» OBJECTIVE:
Select each line in the entries below that contains the string "opBoolean", and copy those lines.

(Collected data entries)
--

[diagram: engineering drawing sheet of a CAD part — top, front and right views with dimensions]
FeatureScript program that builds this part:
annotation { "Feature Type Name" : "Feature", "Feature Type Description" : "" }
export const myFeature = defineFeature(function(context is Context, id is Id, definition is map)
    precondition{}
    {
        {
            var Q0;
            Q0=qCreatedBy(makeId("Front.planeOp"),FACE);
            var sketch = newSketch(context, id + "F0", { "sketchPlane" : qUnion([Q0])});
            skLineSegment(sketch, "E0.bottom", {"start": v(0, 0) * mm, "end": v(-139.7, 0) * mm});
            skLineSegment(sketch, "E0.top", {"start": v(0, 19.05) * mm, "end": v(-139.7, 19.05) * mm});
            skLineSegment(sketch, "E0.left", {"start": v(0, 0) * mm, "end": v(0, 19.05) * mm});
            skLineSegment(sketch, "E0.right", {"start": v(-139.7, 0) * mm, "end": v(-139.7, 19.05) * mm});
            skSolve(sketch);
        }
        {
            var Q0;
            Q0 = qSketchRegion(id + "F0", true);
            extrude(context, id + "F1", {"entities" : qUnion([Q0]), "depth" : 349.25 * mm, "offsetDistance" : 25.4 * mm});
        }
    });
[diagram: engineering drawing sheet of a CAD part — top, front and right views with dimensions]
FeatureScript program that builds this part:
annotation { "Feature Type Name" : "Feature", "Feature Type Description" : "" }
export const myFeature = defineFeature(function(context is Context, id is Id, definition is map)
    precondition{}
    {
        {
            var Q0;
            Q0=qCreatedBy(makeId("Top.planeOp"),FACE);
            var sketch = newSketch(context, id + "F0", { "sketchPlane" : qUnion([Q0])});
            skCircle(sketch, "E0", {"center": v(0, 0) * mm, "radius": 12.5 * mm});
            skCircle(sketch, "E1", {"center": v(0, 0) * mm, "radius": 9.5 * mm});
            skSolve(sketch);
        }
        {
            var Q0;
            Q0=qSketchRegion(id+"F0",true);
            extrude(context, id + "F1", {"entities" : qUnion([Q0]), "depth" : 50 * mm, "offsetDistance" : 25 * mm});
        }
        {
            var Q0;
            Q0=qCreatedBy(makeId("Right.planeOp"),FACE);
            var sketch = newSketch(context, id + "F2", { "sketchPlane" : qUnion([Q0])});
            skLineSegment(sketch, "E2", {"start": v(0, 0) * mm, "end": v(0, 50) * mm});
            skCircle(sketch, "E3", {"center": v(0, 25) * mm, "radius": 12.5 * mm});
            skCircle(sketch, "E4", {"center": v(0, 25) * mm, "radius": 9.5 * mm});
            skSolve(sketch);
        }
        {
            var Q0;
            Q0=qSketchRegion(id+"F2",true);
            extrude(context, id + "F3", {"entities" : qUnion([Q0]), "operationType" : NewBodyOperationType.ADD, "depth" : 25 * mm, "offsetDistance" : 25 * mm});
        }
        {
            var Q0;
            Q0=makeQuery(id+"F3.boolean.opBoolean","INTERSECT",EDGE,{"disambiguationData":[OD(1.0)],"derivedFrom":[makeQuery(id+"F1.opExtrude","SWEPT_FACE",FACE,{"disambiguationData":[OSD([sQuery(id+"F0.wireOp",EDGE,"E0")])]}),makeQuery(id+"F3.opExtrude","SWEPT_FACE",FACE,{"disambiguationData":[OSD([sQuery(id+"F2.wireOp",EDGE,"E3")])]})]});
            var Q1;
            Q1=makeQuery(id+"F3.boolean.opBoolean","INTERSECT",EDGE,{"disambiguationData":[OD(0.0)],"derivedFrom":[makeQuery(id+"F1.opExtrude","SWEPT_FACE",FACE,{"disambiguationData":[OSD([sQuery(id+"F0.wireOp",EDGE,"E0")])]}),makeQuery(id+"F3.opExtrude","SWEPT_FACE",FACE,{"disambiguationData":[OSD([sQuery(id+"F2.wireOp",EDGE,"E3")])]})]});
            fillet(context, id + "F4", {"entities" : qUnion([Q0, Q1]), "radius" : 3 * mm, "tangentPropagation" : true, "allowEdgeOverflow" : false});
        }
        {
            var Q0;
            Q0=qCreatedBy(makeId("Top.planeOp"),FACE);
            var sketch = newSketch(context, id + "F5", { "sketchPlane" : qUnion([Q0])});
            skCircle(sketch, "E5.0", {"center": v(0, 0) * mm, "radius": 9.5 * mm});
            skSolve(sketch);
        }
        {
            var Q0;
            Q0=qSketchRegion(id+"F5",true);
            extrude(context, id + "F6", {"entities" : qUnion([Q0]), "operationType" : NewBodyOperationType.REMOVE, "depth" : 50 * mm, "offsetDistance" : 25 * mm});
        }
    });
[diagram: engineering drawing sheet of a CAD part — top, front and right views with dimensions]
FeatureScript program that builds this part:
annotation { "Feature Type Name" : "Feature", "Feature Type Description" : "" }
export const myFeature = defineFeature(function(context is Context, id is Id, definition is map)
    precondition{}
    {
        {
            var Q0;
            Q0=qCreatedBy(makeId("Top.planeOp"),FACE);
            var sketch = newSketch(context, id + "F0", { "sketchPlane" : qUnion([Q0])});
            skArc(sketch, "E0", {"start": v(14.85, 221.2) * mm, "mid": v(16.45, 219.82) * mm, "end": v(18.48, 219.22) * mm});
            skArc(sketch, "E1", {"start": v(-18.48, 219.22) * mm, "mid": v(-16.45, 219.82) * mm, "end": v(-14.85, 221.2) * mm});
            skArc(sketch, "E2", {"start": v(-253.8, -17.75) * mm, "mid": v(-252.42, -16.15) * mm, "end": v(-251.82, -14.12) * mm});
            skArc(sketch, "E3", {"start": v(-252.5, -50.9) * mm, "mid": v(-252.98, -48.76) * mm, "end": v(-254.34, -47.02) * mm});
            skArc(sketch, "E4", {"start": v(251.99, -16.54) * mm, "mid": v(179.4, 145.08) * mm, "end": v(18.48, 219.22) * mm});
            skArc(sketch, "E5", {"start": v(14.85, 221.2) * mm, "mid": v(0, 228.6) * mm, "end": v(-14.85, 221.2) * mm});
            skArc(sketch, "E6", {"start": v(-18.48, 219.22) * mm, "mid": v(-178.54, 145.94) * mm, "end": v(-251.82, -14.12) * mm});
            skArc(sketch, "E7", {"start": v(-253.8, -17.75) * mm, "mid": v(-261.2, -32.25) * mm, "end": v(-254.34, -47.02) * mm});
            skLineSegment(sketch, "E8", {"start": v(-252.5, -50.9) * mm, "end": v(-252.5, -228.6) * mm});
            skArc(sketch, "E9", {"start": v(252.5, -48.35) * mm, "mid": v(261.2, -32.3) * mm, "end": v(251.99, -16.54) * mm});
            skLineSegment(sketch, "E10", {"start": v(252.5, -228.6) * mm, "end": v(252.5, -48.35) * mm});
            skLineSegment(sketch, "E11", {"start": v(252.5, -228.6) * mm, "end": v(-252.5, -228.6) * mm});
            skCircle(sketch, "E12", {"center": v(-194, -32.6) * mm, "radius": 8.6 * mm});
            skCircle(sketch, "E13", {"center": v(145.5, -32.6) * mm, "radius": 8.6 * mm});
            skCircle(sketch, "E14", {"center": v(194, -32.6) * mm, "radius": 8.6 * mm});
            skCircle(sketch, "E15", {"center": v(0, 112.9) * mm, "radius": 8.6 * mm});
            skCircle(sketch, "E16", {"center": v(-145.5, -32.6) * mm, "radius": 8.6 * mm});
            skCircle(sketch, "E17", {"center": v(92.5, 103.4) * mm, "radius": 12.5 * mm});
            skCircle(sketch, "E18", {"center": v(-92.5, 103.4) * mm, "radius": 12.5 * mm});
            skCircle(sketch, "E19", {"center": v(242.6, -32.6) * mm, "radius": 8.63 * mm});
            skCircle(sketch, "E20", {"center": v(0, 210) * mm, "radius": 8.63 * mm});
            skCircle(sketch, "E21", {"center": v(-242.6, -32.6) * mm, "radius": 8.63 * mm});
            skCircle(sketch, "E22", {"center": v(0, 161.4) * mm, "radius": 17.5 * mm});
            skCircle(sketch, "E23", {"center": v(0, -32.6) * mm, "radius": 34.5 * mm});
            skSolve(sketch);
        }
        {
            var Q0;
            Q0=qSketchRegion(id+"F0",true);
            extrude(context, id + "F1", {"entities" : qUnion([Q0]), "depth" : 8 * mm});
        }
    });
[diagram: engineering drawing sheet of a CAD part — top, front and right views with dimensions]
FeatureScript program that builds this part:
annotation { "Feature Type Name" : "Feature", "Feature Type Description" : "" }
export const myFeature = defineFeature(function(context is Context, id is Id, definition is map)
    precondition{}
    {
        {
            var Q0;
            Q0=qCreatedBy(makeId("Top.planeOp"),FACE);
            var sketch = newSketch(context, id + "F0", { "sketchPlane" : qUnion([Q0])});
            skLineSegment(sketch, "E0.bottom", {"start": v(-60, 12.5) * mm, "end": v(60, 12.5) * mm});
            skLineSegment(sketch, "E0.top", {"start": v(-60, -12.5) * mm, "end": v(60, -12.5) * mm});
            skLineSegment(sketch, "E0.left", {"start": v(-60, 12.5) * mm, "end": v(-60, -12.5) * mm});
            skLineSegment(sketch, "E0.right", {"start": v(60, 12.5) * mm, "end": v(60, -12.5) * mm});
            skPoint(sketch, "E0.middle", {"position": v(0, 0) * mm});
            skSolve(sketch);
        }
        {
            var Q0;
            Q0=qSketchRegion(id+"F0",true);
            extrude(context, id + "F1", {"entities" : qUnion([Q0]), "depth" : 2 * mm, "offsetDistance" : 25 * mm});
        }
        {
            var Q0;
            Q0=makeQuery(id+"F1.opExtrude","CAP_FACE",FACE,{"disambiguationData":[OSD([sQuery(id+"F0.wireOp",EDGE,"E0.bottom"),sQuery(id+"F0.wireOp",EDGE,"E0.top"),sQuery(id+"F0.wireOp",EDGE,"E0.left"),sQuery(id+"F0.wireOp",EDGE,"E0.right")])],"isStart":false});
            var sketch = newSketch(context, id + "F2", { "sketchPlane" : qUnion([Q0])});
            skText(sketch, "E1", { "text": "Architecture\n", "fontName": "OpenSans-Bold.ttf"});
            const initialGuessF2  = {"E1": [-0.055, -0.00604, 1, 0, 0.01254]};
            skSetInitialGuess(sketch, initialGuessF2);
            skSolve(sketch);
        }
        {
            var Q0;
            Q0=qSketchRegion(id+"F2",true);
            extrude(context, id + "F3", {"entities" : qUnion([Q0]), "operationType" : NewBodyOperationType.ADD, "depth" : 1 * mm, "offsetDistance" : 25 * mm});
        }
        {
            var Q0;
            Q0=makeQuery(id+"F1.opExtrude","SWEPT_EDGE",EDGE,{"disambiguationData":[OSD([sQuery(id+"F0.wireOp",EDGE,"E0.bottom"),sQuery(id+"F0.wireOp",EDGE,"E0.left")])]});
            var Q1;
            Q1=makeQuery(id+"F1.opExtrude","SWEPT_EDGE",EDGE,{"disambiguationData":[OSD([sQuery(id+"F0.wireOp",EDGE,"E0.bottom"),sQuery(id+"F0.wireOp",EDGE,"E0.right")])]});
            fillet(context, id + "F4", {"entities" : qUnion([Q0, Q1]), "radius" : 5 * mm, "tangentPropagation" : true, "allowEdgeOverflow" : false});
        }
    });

--

» THE OUTPUT:
            Q0=makeQuery(id+"F3.boolean.opBoolean","INTERSECT",EDGE,{"disambiguationData":[OD(1.0)],"derivedFrom":[makeQuery(id+"F1.opExtrude","SWEPT_FACE",FACE,{"disambiguationData":[OSD([sQuery(id+"F0.wireOp",EDGE,"E0")])]}),makeQuery(id+"F3.opExtrude","SWEPT_FACE",FACE,{"disambiguationData":[OSD([sQuery(id+"F2.wireOp",EDGE,"E3")])]})]});
            Q1=makeQuery(id+"F3.boolean.opBoolean","INTERSECT",EDGE,{"disambiguationData":[OD(0.0)],"derivedFrom":[makeQuery(id+"F1.opExtrude","SWEPT_FACE",FACE,{"disambiguationData":[OSD([sQuery(id+"F0.wireOp",EDGE,"E0")])]}),makeQuery(id+"F3.opExtrude","SWEPT_FACE",FACE,{"disambiguationData":[OSD([sQuery(id+"F2.wireOp",EDGE,"E3")])]})]});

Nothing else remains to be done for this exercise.